A Justiça concluiu que os índios
panarás morreram porque contraíram diversas doenças, principalmente gripe e diarréia, no contato com os trabalhadores da obra
e com os garimpeiros, que invadiram o território indígena em busca de ouro e diamantes.
Em janeiro de 1975, os 79 panarás que restaram foram transferidos de avião para o parque indígena do Xingu. Após sete mudanças no Xingu, os índios retornaram, entre 1995 e 1996, para o território que ocupavam antes da
construção da estrada.
Massacrados
Na sentença judicial, há um testemunho do sertanista Orlando
Villas Bôas, que participou da
equipe de brancos que fez os primeiros contatos com os panarás
em 1973.
No documento, o sertanista
afirmou que a remoção dos panarás para o Xingu foi um "movimento salvatório" porque, um
ano depois dos primeiros contatos com os brancos, os índios teriam sido reduzidos de 240 para
80. "Estavam morrendo de fome,
totalmente abandonados e massacrados por uma invasão incontida", afirma o sertanista.

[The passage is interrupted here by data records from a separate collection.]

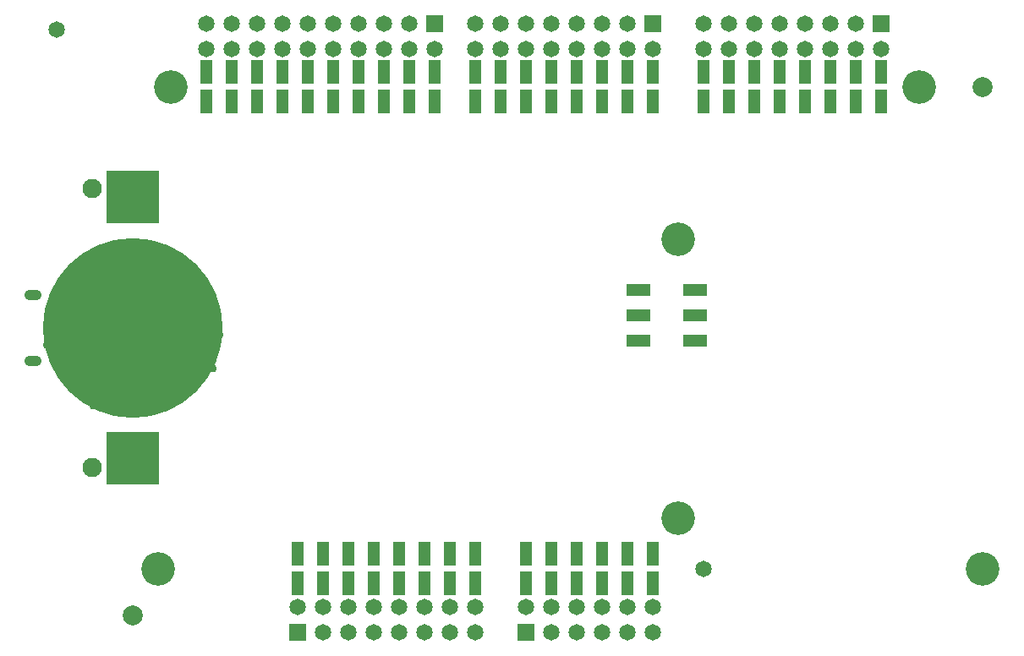
<source format=gbs>
G04 Layer_Color=16711935*
%FSLAX24Y24*%
%MOIN*%
G70*
G01*
G75*
%ADD102C,0.0787*%
%ADD124R,0.0462X0.0922*%
%ADD133C,0.0651*%
%ADD134O,0.0690X0.0414*%
%ADD135C,0.0761*%
%ADD136R,0.0651X0.0651*%
%ADD137C,0.1320*%
%ADD138C,0.0300*%
%ADD139C,0.7087*%
G04:AMPARAMS|DCode=140|XSize=399.7mil|YSize=399.7mil|CornerRadius=101.4mil|HoleSize=0mil|Usage=FLASHONLY|Rotation=270.000|XOffset=0mil|YOffset=0mil|HoleType=Round|Shape=RoundedRectangle|*
%AMROUNDEDRECTD140*
21,1,0.3997,0.1969,0,0,270.0*
21,1,0.1969,0.3997,0,0,270.0*
1,1,0.2029,-0.0984,-0.0984*
1,1,0.2029,-0.0984,0.0984*
1,1,0.2029,0.0984,0.0984*
1,1,0.2029,0.0984,-0.0984*
%
%ADD140ROUNDEDRECTD140*%
%ADD141R,0.2060X0.2060*%
%ADD142R,0.0934X0.0462*%
D102*
X4500Y-11350D02*
D03*
X38000Y9500D02*
D03*
D124*
X16400Y10077D02*
D03*
X15400D02*
D03*
X13400D02*
D03*
X12400D02*
D03*
X14400D02*
D03*
X16400Y8923D02*
D03*
X15400D02*
D03*
X13400D02*
D03*
X12400D02*
D03*
X14400D02*
D03*
X11400Y10077D02*
D03*
X10400D02*
D03*
X8400D02*
D03*
X7400D02*
D03*
X9400D02*
D03*
X10400Y8923D02*
D03*
X9400D02*
D03*
X11400D02*
D03*
X7400D02*
D03*
X8400D02*
D03*
X25000Y-8923D02*
D03*
X24000D02*
D03*
X22000D02*
D03*
X23000D02*
D03*
X24000Y-10077D02*
D03*
X25000D02*
D03*
X22000D02*
D03*
X23000D02*
D03*
X21000Y-8923D02*
D03*
X20000D02*
D03*
X21000Y-10077D02*
D03*
X20000D02*
D03*
X19000Y10077D02*
D03*
Y8923D02*
D03*
X18000Y10077D02*
D03*
Y8923D02*
D03*
X24000Y10077D02*
D03*
Y8923D02*
D03*
X23000D02*
D03*
Y10077D02*
D03*
X22000Y8923D02*
D03*
Y10077D02*
D03*
X20000Y8923D02*
D03*
Y10077D02*
D03*
X21000Y8923D02*
D03*
Y10077D02*
D03*
X25000D02*
D03*
Y8923D02*
D03*
X17000Y-10077D02*
D03*
Y-8923D02*
D03*
X18000Y-10077D02*
D03*
Y-8923D02*
D03*
X12000Y-10077D02*
D03*
Y-8923D02*
D03*
X13000D02*
D03*
Y-10077D02*
D03*
X14000Y-8923D02*
D03*
Y-10077D02*
D03*
X16000Y-8923D02*
D03*
Y-10077D02*
D03*
X15000Y-8923D02*
D03*
Y-10077D02*
D03*
X11000D02*
D03*
Y-8923D02*
D03*
X28000Y10077D02*
D03*
Y8923D02*
D03*
X27000Y10077D02*
D03*
Y8923D02*
D03*
X33000Y10077D02*
D03*
Y8923D02*
D03*
X32000D02*
D03*
Y10077D02*
D03*
X31000Y8923D02*
D03*
Y10077D02*
D03*
X29000Y8923D02*
D03*
Y10077D02*
D03*
X30000Y8923D02*
D03*
Y10077D02*
D03*
X34000D02*
D03*
Y8923D02*
D03*
D133*
X27000Y-9500D02*
D03*
X24000Y-11000D02*
D03*
X23000D02*
D03*
X25000D02*
D03*
X21000D02*
D03*
X22000D02*
D03*
X25000Y-12000D02*
D03*
X24000D02*
D03*
X22000D02*
D03*
X23000D02*
D03*
X20000Y-11000D02*
D03*
X21000Y-12000D02*
D03*
X14400Y12000D02*
D03*
X13400D02*
D03*
X15400D02*
D03*
X16400Y11000D02*
D03*
X15400D02*
D03*
X13400D02*
D03*
X12400D02*
D03*
X14400D02*
D03*
X12400Y12000D02*
D03*
X11400D02*
D03*
X10400D02*
D03*
X8400D02*
D03*
X7400D02*
D03*
X9400D02*
D03*
X10400Y11000D02*
D03*
X9400D02*
D03*
X11400D02*
D03*
X7400D02*
D03*
X8400D02*
D03*
X33000Y12000D02*
D03*
X32000D02*
D03*
X34000Y11000D02*
D03*
X32000D02*
D03*
X31000D02*
D03*
X33000D02*
D03*
X31000Y12000D02*
D03*
X30000D02*
D03*
X28000D02*
D03*
X27000D02*
D03*
X29000D02*
D03*
X30000Y11000D02*
D03*
X29000D02*
D03*
X27000D02*
D03*
X28000D02*
D03*
X19000Y12000D02*
D03*
Y11000D02*
D03*
X20000D02*
D03*
Y12000D02*
D03*
X22000Y11000D02*
D03*
Y12000D02*
D03*
X25000Y11000D02*
D03*
X24000Y12000D02*
D03*
Y11000D02*
D03*
X23000Y12000D02*
D03*
Y11000D02*
D03*
X21000Y12000D02*
D03*
Y11000D02*
D03*
X18000D02*
D03*
Y12000D02*
D03*
X17000Y-12000D02*
D03*
Y-11000D02*
D03*
X16000D02*
D03*
Y-12000D02*
D03*
X14000Y-11000D02*
D03*
Y-12000D02*
D03*
X11000Y-11000D02*
D03*
X12000Y-12000D02*
D03*
Y-11000D02*
D03*
X13000Y-12000D02*
D03*
Y-11000D02*
D03*
X15000Y-12000D02*
D03*
Y-11000D02*
D03*
X18000D02*
D03*
Y-12000D02*
D03*
X1500Y11750D02*
D03*
D134*
X565Y1299D02*
D03*
Y-1299D02*
D03*
D135*
X2880Y-5500D02*
D03*
Y5500D02*
D03*
D136*
X20000Y-12000D02*
D03*
X16400Y12000D02*
D03*
X34000D02*
D03*
X25000D02*
D03*
X11000Y-12000D02*
D03*
D137*
X38000Y-9500D02*
D03*
X6000Y9500D02*
D03*
X35500D02*
D03*
X5500Y-9500D02*
D03*
X26000Y3500D02*
D03*
Y-7500D02*
D03*
D138*
X5250Y-2260D02*
D03*
X4410Y-2250D02*
D03*
X3050Y-2590D02*
D03*
X2940Y-3060D02*
D03*
X5260Y2960D02*
D03*
X7666Y-1620D02*
D03*
X4516Y1820D02*
D03*
X4546Y-1100D02*
D03*
X2150Y-630D02*
D03*
X6586Y-2160D02*
D03*
X7916Y-260D02*
D03*
X3226Y-1000D02*
D03*
X3186Y2630D02*
D03*
X5240Y-770D02*
D03*
X3786Y1005D02*
D03*
X6856Y-750D02*
D03*
X4516Y2850D02*
D03*
X4326Y-705D02*
D03*
X2570Y1050D02*
D03*
X2390Y2240D02*
D03*
X1100Y-690D02*
D03*
X1130Y240D02*
D03*
D139*
X4499Y0D02*
D03*
D140*
D03*
D141*
Y5150D02*
D03*
Y-5150D02*
D03*
D142*
X26662Y1500D02*
D03*
Y500D02*
D03*
Y-500D02*
D03*
X24438Y1500D02*
D03*
Y500D02*
D03*
Y-500D02*
D03*
M02*

</source>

Na sentença, o juiz diz: "Consta
inclusive que servidores da Funai
mantiveram relações sexuais com
índias menores, introduziram
práticas homossexuais entre homens e difundiram o hábito de
consumo de bebidas alcoólicas".
Hoje, existem 223 índios na reserva panará de 494 mil hectares,
localizada entre Guarantã do
Norte (MT) e Altamira (PA).
O processo movido pelos panarás tramitava na Justiça desde
1994 e transitou em julgado depois que a AGU desistiu de recorrer para tentar retardar o cumprimento da decisão. O governo
concluiu que não teria chances de
mudar o mérito da decisão judicial. De acordo com o advogado-geral, Gilmar Mendes, qualquer
recurso só serviria para adiar o
encerramento do caso. Há um parecer na AGU que embasa a decisão de Mendes.
"Avaliei que não valia a pena recorrer. O valor da indenização
não é desmesurado, e um recurso
só teria o propósito de alongar o
processo", disse Mendes.
A União e a Funai (Fundação
Nacional do Índio) tentaram barrar o processo até agosto deste
ano, quando o Tribunal Regional
Federal (TRF) da 1ª Região recusou o último recurso. O tribunal
manteve com uma pequena alteração a decisão de Vilanova, que
condenou a União e a Funai no
primeiro processo por danos morais contra índios.
"É a primeira vez que o Estado é
condenado em razão de erros cometidos pela política indigenista
no passado", disse a advogada
Ana Valéria Araújo, do Instituto
Socioambiental, uma organização não-governamental que dá
assistência aos panarás.
Nova ação
O TRF manteve a indenização
de 4.000 salários mínimos, com
juros e correção monetária, arbitrada pelo juiz da 7ª Vara Federal,
mas retirou a pensão mensal de
dois salários mínimos por cada
um dos 175 panarás mortos.
Concluído o processo por danos morais, os índios iniciam nesta semana uma nova ação judicial.
Os advogados das vítimas vão entrar na 7ª Vara Federal com um
processo de execução da indenização para receber o dinheiro da
indenização, calculada por eles
em R$ 1,119 milhão.
Se a União não contestar o valor, a Justiça emitirá os precatórios em favor dos panarás para ser
incluído no Orçamento Geral da
União de 2003, quando o pagamento deverá ser efetuado.